Write out the data from the line with "DoL Wage Complaints" to the line with "Brazil Procon", substituting "Customer" for every "Consumer" and changing nothing else.

#### [Data]
============

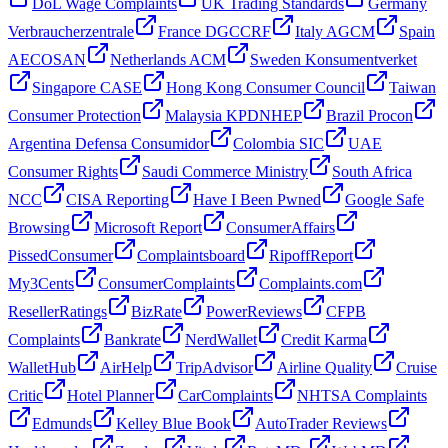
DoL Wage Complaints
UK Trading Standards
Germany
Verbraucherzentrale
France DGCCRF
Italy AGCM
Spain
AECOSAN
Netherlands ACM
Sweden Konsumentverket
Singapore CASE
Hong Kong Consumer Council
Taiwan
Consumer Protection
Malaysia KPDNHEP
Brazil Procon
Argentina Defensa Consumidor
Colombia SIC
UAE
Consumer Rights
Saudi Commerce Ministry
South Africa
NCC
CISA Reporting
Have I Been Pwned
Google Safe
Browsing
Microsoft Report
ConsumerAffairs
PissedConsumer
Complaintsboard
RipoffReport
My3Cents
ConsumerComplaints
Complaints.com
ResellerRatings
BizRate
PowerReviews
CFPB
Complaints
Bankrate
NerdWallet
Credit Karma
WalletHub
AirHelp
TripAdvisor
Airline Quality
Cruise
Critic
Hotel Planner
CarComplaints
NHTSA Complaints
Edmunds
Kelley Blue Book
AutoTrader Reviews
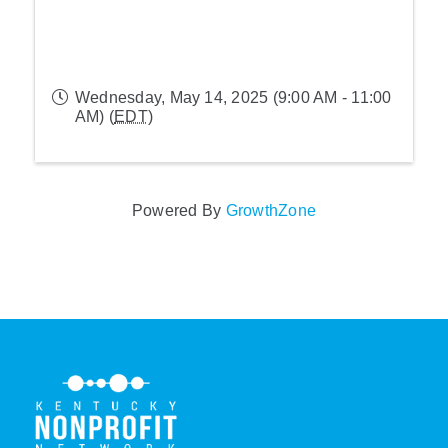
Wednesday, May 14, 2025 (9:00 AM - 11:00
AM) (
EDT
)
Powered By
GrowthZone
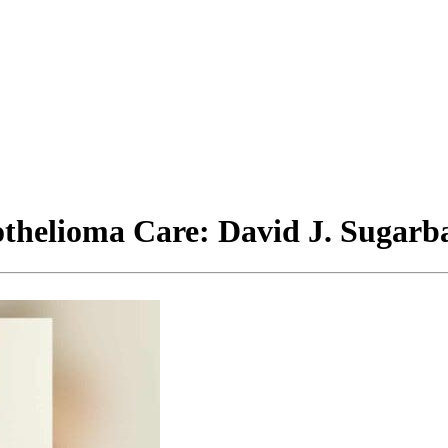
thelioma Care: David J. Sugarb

============

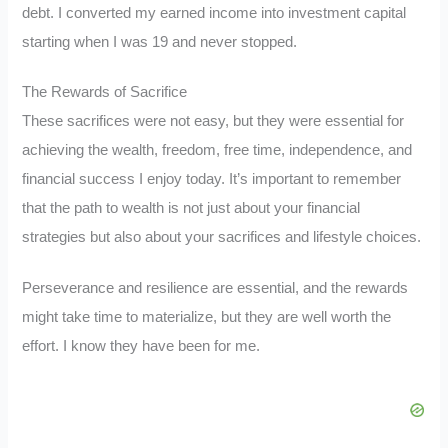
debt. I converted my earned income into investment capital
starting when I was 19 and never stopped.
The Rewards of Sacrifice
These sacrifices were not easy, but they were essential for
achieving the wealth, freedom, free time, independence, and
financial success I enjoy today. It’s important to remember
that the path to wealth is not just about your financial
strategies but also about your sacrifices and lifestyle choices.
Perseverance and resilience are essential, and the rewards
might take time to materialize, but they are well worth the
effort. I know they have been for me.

============

#### [Finished exercise]
DoL Wage Complaints
UK Trading Standards
Germany
Verbraucherzentrale
France DGCCRF
Italy AGCM
Spain
AECOSAN
Netherlands ACM
Sweden Konsumentverket
Singapore CASE
Hong Kong Customer Council
Taiwan
Customer Protection
Malaysia KPDNHEP
Brazil Procon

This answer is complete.